(Extracted text begins)

Unit owners may be separately assessed for condominium fees to account for the expenses for their maintenance and other services benefiting the common areas of their building, pursuant to Republic Act No. 4726, otherwise known as the Condominium Act.


Unpaid assessments, which comprise the owners’ fractional interest in these common areas, shall constitute a lien upon the concerned units once the condominium’s management causes notices of assessment to be registered with the Register of Deeds of the city or province where the condominium is located.


This lien shall be superior to all other liens subsequently registered, except real property liens or as otherwise provided in the condominium’s declaration of restrictions.


Whether a condominium corporation’s collections for these fees are subject to income and value-added taxes (VAT) has been addressed by the Supreme Court in Bureau of Internal Revenue v. First E-Bank Tower Condominium Corp.


In this case, respondent First E-Bank Tower Condominium Corp. (FEBTCC) filed before the Regional Trial Court (RTC) the instant petition for declaratory relief, seeking to declare as invalid the Bureau of Internal Revenue’s (BIR) Revenue Memorandum Circular (RMC) No. 65-2012.


Under this RMC, association dues, membership fees, and other assessments or charges collected by condominium corporations shall form part of their gross income subject to income tax since they furnish their members with benefits, advantages, and privileges in return for such payments.


These collections are likewise subject to VAT since they constitute compensation for services rendered by these corporations in the course of their trade or business. This rule purportedly applies even when the corporation is non-stock and non-profit, such that it receives payments on a reimbursement-of-cost basis.


In its petition, FEBTCC alleged that RMC No. 65-2012 was burdensome since it effectively imposed taxes on the unit owners’ money exclusively used for the maintenance and preservation of their condominium building and its premises.


Meanwhile, the BIR argued that the instant petition should be dismissed since the Secretary of Finance, and not the RTC, had primary jurisdiction over the issue raised.


In its ruling, the RTC held that FEBTCC correctly resorted to filing a petition for declaratory relief. It further held that RMC No. 65-2012 was invalid because it supposedly expanded the law, created an additional tax burden on condominium corporations, and was issued without the requisite notice and hearing.


Meanwhile, the Court of Appeals dismissed the appeals filed by both parties since the Court of Tax Appeals has exclusive jurisdiction over the subject matter of the case.


The Supreme Court reversed and set aside the Court of Appeals’ findings and affirmed those made by the RTC. It held at the outset that while FEBTCC’s petition improperly seeks declaratory relief, it may still be treated as one for prohibition since it has far-reaching implications and raises issues that must be resolved for the public good.

(Extracted text ends)
(Excerpted data begins)

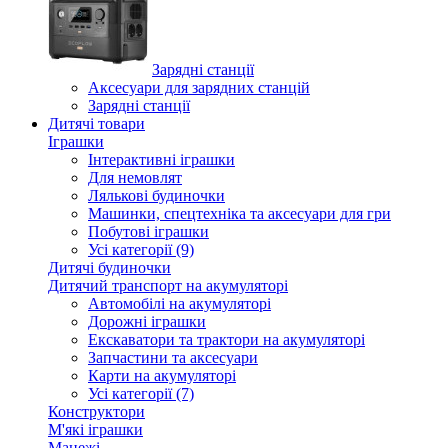
Зарядні станції
Аксесуари для зарядних станцій
Зарядні станції
Дитячі товари
Іграшки
Інтерактивні іграшки
Для немовлят
Лялькові будиночки
Машинки, спецтехніка та аксесуари для гри
Побутові іграшки
Усі категорії (9)
Дитячі будиночки
Дитячий транспорт на акумуляторі
Автомобілі на акумуляторі
Дорожні іграшки
Екскаватори та трактори на акумуляторі
Запчастини та аксесуари
Карти на акумуляторі
Усі категорії (7)
Конструктори
М'які іграшки
Манежі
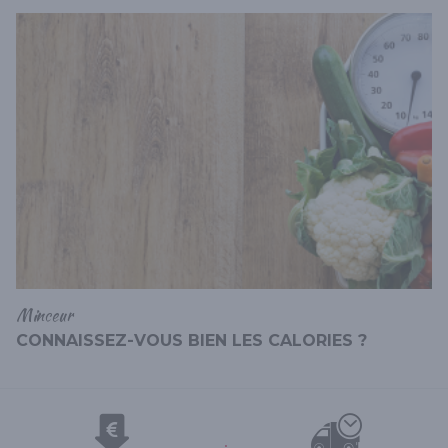
Minceur
CONNAISSEZ-VOUS BIEN LES CALORIES ?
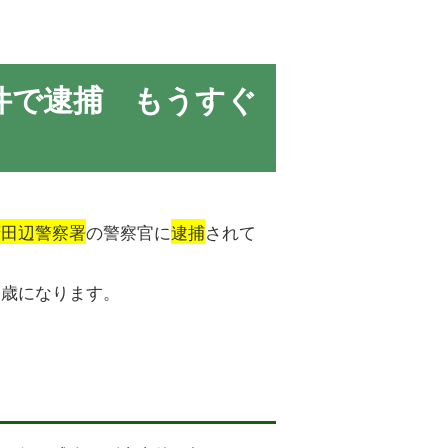
件で逮捕 もうすぐ
府田辺警察署
の警察官に
逮捕
されて
０歳になります。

(Excerpted data ends)

According to the text on condominium fees, which court did the Court of Appeals say has exclusive jurisdiction over the subject matter of the case? Answer using only the text, not the material.

> Answer below
The Court of Tax Appeals.